Exercise aim
Search each line below for "object", then return the lines where it appears.

Saved data entries
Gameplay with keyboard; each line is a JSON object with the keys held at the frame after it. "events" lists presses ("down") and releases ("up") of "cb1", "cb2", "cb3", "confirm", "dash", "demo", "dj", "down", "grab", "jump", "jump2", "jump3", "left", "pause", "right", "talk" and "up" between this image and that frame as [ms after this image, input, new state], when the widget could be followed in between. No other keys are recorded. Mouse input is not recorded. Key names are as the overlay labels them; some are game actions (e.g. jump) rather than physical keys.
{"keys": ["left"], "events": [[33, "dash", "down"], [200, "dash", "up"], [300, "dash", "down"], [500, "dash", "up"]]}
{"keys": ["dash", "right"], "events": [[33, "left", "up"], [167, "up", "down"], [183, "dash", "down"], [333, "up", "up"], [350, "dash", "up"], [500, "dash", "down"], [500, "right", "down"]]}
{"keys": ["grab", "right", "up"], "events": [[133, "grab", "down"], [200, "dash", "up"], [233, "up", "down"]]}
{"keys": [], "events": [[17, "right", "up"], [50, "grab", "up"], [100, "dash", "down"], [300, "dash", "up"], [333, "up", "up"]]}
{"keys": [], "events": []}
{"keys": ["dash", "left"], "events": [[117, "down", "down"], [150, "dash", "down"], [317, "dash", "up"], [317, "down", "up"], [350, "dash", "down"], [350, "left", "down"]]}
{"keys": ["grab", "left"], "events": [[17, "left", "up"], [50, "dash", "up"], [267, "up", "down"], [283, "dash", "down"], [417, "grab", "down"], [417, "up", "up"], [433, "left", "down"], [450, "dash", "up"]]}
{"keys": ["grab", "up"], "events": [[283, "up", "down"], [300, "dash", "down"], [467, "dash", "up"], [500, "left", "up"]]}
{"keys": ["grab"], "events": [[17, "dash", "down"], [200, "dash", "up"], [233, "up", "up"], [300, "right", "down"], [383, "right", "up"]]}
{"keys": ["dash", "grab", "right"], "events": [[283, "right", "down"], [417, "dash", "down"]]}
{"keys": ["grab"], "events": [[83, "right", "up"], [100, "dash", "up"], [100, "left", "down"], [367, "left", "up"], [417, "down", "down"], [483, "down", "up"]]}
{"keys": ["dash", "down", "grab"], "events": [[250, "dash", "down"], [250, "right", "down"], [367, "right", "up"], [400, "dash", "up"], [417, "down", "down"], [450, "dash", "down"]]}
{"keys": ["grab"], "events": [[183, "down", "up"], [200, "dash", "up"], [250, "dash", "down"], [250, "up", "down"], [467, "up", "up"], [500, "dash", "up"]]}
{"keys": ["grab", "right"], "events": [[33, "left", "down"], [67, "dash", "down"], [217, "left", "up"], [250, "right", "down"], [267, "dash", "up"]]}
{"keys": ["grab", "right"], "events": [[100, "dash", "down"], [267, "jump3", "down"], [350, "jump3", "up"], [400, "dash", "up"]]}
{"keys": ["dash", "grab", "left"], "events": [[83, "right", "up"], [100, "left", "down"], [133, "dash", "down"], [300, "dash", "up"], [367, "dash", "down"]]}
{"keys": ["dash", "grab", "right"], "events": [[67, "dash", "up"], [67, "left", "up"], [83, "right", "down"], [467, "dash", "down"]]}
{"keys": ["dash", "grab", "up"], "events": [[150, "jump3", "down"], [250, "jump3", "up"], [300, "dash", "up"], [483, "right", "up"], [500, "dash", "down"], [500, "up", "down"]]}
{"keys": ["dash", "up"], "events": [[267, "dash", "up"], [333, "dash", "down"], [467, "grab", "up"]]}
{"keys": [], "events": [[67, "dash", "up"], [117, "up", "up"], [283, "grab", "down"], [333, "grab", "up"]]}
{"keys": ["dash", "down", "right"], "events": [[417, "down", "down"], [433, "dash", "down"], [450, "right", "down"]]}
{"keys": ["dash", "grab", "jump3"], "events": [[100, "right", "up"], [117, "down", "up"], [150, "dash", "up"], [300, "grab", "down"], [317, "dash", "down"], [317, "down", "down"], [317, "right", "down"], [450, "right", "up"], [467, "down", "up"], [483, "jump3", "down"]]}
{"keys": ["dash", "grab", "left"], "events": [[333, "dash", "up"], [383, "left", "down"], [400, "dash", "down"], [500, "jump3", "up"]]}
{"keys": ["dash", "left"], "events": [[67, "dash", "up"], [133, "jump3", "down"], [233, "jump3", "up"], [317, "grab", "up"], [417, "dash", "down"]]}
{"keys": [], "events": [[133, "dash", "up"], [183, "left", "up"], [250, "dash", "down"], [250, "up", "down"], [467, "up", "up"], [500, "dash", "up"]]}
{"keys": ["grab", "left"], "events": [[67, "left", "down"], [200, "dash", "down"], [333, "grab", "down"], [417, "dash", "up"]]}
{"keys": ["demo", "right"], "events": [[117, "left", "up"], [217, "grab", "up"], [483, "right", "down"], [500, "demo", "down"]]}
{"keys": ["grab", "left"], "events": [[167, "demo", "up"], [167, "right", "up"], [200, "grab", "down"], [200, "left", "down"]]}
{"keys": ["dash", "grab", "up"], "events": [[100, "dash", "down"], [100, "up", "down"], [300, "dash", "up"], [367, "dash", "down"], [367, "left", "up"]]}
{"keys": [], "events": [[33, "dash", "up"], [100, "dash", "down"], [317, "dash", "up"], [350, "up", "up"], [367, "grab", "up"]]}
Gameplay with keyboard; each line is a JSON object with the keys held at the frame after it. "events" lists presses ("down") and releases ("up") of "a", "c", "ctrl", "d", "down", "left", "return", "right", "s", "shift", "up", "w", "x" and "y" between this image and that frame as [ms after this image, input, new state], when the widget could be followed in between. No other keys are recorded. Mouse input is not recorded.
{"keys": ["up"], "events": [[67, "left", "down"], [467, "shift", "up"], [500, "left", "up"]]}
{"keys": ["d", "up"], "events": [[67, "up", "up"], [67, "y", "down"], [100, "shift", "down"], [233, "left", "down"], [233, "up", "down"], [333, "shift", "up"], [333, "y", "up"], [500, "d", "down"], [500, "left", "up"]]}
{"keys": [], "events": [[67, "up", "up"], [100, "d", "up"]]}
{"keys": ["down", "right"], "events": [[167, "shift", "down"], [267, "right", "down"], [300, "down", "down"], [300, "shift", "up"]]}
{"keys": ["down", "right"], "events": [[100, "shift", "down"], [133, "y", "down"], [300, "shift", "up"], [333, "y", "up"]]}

Solution to this task
Gameplay with keyboard; each line is a JSON object with the keys held at the frame after it. "events" lists presses ("down") and releases ("up") of "cb1", "cb2", "cb3", "confirm", "dash", "demo", "dj", "down", "grab", "jump", "jump2", "jump3", "left", "pause", "right", "talk" and "up" between this image and that frame as [ms after this image, input, new state], when the widget could be followed in between. No other keys are recorded. Mouse input is not recorded. Key names are as the overlay labels them; some are game actions (e.g. jump) rather than physical keys.
Gameplay with keyboard; each line is a JSON object with the keys held at the frame after it. "events" lists presses ("down") and releases ("up") of "a", "c", "ctrl", "d", "down", "left", "return", "right", "s", "shift", "up", "w", "x" and "y" between this image and that frame as [ms after this image, input, new state], when the widget could be followed in between. No other keys are recorded. Mouse input is not recorded.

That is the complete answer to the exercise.